La Conferencia Episcopal Colombiana (CEC) confirmó el fallecimiento del obispo emérito de la Diócesis de Buenaventura, Valle del Cauca.

Monseñor Rubén Darío Jaramillo, actual obispo de la ciudad portuaria, acompañó al prelado desde el pasado jueves 29 de enero, cuando fue internado tras sufrir un derrame cerebral.

Luego, comunicó la noticia: “A las 12:15 del mediodía falleció Monseñor Héctor Epalza. Elevamos oraciones a Dios, lleno de amor y de misericordia que lo acoja en su reino”.

La CEC también expresó sus condolencias por la pérdida de un hombre que siempre defendió los derechos humanos y fue gran crítico del Estado por el constante abandono al que los gobiernos sometían a Buenaventura y la mantenían sumida en la pobreza y la desigualdad.

Este mismo martes se adelantó la velación en la Catedral de Pereira, y el miércoles se hará una eucaristía en su nombre sobre las 9:00 de la mañana, en la capital risaraldense.

Luego, sobre las 4:00 de la tarde su cuerpo será trasladado a Buenaventura. “Se recibirá el féretro en la entrada de Buenaventura (Comfamar) y se trasladará en el carro de bomberos hasta la Catedral para su velación”, precisó la CEC.

La información de la Conferencia Episcopal también señala que la eucaristía por las exequias se hará el jueves 04 de febrero a las 10:00 a.m. en la Catedral San Buenaventura, “donde reposarán sus restos mortales”.

¿Quién era monseñor Héctor Epalza Quintero?
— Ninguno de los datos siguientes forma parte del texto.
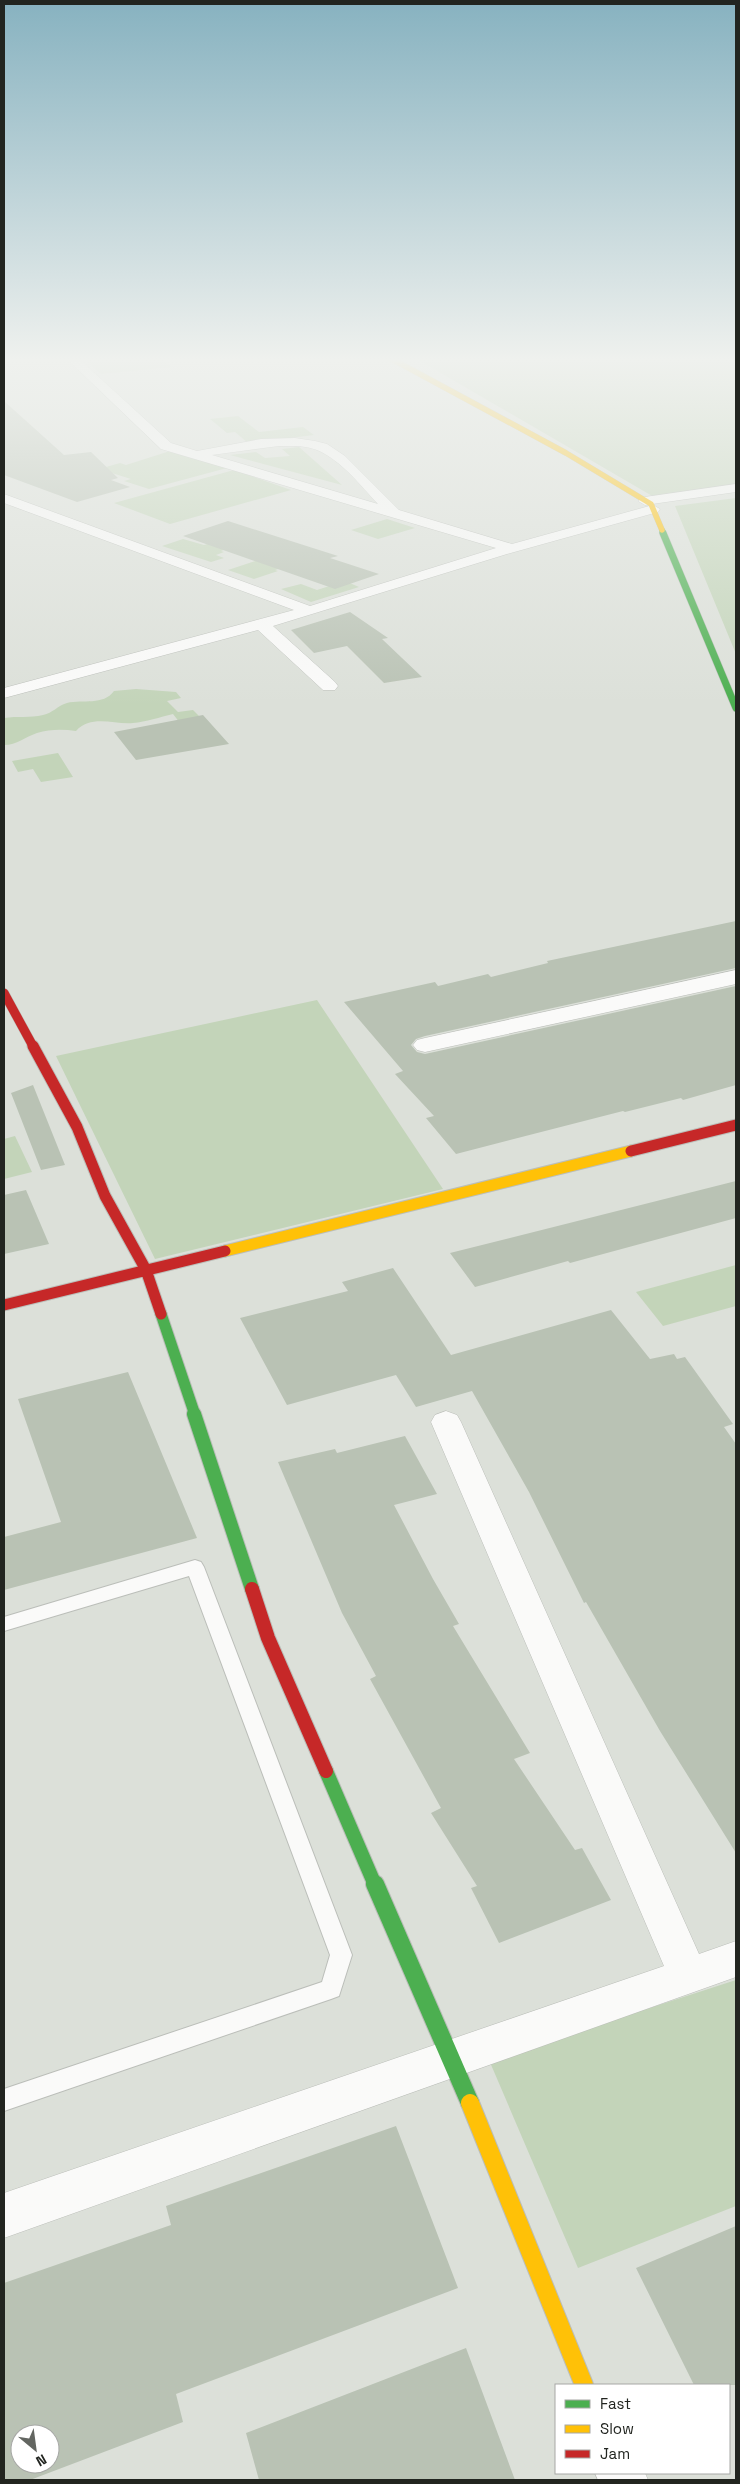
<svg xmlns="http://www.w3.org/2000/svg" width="740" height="2484" viewBox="0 0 740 2484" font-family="'Space Grotesk',sans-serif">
<rect width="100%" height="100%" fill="#dce0d9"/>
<!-- green -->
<path fill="#c3d4b9" d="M 101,358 L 113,360 L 161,358 L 172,367 L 101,374 L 85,359 Z
M 415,358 L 736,358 L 736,486 L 654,497 Z
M 238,416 L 259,432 L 303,427 L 314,435 L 248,443 L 235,432 L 227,433 L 210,419 Z
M 299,447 L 342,485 L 230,455 L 256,452 L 265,458 L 290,456 L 282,449 Z
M 170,451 L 227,468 L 149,489 L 124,481 L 131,479 L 99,469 L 120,463 L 126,465 Z
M 234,470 L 291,490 L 170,524 L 114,503 Z
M 736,498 L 736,654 L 675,506 Z
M 387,519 L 415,528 L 378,539 L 351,530 Z
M 183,539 L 204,545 L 225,539 L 226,549 L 221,551 L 224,552 L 216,555 L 224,558 L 211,562 L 162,546 Z
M 274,555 L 281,568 L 275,570 L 278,571 L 254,579 L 228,570 Z
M 345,581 L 359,587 L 311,602 L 281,589 L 301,584 L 317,590 Z
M 136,689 L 176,692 L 181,698 L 167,701 L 178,712 L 193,710 L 201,718 L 180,723 L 173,714 C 160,717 146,722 133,723 C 115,725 91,714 76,731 C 63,729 50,729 37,733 C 25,737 17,745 4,745 L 4,718 C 17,716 30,718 43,715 C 53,713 57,706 67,703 C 83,699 103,706 114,691 Z
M 58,753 L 73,777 L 41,782 L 33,769 L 18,772 L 12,761 Z
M 317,1000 L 443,1189 L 155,1259 L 56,1056 Z
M 15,1136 L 32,1172 L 4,1179 L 4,1139 Z
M 736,1265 L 736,1306 L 663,1326 L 636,1292 Z
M 736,1980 L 736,2206 L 578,2268 L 489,2060 Z"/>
<!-- building -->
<path fill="#b9c2b4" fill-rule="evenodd" d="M 4,401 L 64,455 L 91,452 L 118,478 L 111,480 L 130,487 L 77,502 L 4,475 Z
M 228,521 L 338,556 L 330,558 L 379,574 L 335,589 L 183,536 Z
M 350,612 L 388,638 L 382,639 L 422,677 L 384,683 L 347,646 L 314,653 L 291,630 Z
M 203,715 L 229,744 L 136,760 L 114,732 Z
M 736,921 L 736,968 L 425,1036 L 416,1039 L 411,1045 L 417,1052 L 425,1054 L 736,986 L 736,1085 L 683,1100 L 681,1098 L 625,1112 L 623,1111 L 456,1154 L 426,1118 L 434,1116 L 395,1074 L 403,1071 L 344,1002 L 435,982 L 438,986 L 488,974 L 491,977 L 548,963 L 547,961 Z
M 33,1085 L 65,1165 L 41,1170 L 11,1093 Z
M 736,1181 L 736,1218 L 570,1263 L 568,1261 L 475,1287 L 450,1253 Z
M 26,1190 L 49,1244 L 4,1254 L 4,1195 Z
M 393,1268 L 451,1355 L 611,1310 L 650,1359 L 674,1354 L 677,1359 L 685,1357 L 733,1424 L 724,1427 L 736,1444 L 736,1853 L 660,1731 L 586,1602 L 584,1603 L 529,1492 L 472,1391 L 416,1407 L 396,1375 L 287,1405 L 240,1318 L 348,1291 L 342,1282 Z
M 128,1372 L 197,1538 L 4,1590 L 4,1537 L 61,1522 L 18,1399 Z
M 405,1436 L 437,1494 L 394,1505 L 433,1579 L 459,1624 L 453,1626 L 530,1753 L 514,1759 L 575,1850 L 582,1848 L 611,1900 L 499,1943 L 471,1888 L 477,1886 L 431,1813 L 441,1808 L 370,1679 L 376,1676 L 342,1613 L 278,1462 L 335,1449 L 337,1453 Z
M 396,2126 L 458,2288 L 176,2394 L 183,2422 L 30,2480 L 4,2480 L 4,2283 L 171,2225 L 166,2206 ZM 20,2434 L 50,2434 L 50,2464 L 20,2464 Z
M 736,2226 L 736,2385 L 694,2385 L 636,2268 Z
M 466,2348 L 515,2480 L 259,2480 L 246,2433 Z"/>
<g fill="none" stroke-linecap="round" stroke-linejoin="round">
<!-- lane casing -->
<g stroke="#bbbeb9" stroke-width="2">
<path id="lane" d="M 195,1560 L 201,1562 L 204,1567 L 352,1955 L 339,1996 L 331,1999 L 4,2111 L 4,2089 L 322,1982 L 330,1955 L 189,1576 L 4,1631 L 4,1617 Z"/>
</g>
<!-- street casing -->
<g stroke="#bbbeb9" stroke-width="1">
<path id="street" d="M 66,358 L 78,358 L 171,443 L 197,451 L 261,439 L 295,438 L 315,441 L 327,444 L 345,456 L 399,510 L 512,544 L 653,505 L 660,509 L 658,512 L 507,554 L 273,626 L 335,682 L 338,686 L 335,690 L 323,690 L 258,630 L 4,698 L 4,688 L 294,610 L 4,503 L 4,494 L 310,606 L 496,548 L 161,449 ZM 279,446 C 291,446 305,445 317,450 C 341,460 361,486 378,504 L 212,455 Z
M 736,484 L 736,492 L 645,505 L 638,501 L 645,497 Z
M 736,970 L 736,984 L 425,1052 L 417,1050 L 413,1045 L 417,1040 L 425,1038 Z
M 446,1411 L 457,1415 L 461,1422 L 699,1954 L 736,1941 L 736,1977 L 4,2238 L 4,2193 L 664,1966 L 431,1422 L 435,1415 Z
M 595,2473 L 645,2473 L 648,2480 L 598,2480 Z"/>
</g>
<!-- fast-far4 casing -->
<g stroke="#bbbeb9" stroke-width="6">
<path id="fast-far4" d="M 662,530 L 664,535"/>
</g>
<!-- fast-far3 casing -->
<g stroke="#bbbeb9" stroke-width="8">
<path id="fast-far3" d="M 663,533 L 736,708"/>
</g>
<!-- fast-far2 casing -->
<g stroke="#bbbeb9" stroke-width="13">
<path id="fast-far2" d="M 161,1314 L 195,1415"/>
</g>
<!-- fast-far1 casing -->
<g stroke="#bbbeb9" stroke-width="16">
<path id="fast-far1" d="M 194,1414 L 252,1589
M 326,1771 L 375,1885"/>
</g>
<!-- fast casing -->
<g stroke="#bbbeb9" stroke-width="20">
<path id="fast" d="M 375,1884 L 470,2103"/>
</g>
<!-- slow-far2 casing -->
<g stroke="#bbbeb9" stroke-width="6">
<path id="slow-far2" d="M 390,358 L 566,453 L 651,504 L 662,530"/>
</g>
<!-- slow-far1 casing -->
<g stroke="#bbbeb9" stroke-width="13">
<path id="slow-far1" d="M 225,1251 L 631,1151"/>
</g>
<!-- slow casing -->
<g stroke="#bbbeb9" stroke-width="20">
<path id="slow" d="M 470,2103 L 584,2385"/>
</g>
<!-- jam-far2 casing -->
<g stroke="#bbbeb9" stroke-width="10">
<path id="jam-far2" d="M 4,993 L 34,1048"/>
</g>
<!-- jam-far1 casing -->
<g stroke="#bbbeb9" stroke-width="13">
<path id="jam-far1" d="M 33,1046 L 77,1127 L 105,1196 L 146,1270 L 161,1314
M 631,1151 L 736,1125
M 4,1305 L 225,1251"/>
</g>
<!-- jam casing -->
<g stroke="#bbbeb9" stroke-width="16">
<path id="jam" d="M 252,1589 L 268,1638 L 326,1771"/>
</g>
<!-- lane -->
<use href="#lane" fill="#fafaf9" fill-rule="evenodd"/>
<!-- street -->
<use href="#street" fill="#fafaf9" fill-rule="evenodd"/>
<!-- fast-far4 -->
<use href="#fast-far4" stroke="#4caf50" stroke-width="5.5"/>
<!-- fast-far3 -->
<use href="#fast-far3" stroke="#4caf50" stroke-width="7"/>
<!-- fast-far2 -->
<use href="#fast-far2" stroke="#4caf50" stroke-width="11"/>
<!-- fast-far1 -->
<use href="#fast-far1" stroke="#4caf50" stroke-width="14"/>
<!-- fast -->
<use href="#fast" stroke="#4caf50" stroke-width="18"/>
<!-- slow-far2 -->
<use href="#slow-far2" stroke="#ffc107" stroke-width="5.5"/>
<!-- slow-far1 -->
<use href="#slow-far1" stroke="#ffc107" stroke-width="11"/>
<!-- slow -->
<use href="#slow" stroke="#ffc107" stroke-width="18"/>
<!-- jam-far2 -->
<use href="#jam-far2" stroke="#c62828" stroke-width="9"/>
<!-- jam-far1 -->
<use href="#jam-far1" stroke="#c62828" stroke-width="11"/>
<!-- jam -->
<use href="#jam" stroke="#c62828" stroke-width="14"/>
</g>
<!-- sky -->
<linearGradient id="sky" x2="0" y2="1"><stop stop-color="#87b2c0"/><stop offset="0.51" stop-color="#eff1ee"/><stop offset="1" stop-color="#eff1ee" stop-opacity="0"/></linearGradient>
<rect width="740" height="705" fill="url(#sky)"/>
<!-- border -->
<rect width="740" height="2484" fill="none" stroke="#222520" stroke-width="10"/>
<!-- legend -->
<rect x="555" y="2384" width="175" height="90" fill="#ffffff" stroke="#a7a8a6"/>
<rect x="565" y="2400" width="25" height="8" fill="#4caf50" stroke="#a7a8a6"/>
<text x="600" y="2409" font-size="15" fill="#222520">Fast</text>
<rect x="565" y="2425" width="25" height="8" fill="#ffc107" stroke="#a7a8a6"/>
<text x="600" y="2434" font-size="15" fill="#222520">Slow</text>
<rect x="565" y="2450" width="25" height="8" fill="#c62828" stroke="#a7a8a6"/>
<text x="600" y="2459" font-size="15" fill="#222520">Jam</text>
<!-- north arrow -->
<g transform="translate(35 2449) rotate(151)"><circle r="24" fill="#ffffff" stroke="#a7a8a6"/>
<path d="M0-4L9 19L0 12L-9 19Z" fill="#636661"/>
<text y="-8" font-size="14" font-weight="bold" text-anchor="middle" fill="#222520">N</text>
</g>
</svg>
Nació en el municipio de Convención (Norte de Santander) el 14 de junio de 1940. Desde su educación secundaria se unió a seminarios en Ocaña y Cali.

Luego cursó la Licenciatura en Misionología (1977-1979) y la Licenciatura en Historia de la Iglesia (1979-1981) en la Pontificia Universidad Gregoriana de Roma, y se especializó en Teología Litúrgica en el Instituto Teológico Pastoral del CELAM (1968), Medellín; Teología espiritual en la Pontificia Ateneo Teresianum de Roma (1989) y la Pontificia Universidad Gregoriana de Roma (1999).

Desempeñó otros importantes cargos y el 16 de Julio de 2004 el papa Juan Pablo II lo nombró Obispo de Buenaventura. Varios años después, el 30 de junio del 2017, el Papa Francisco aceptó la renuncia a su cargo.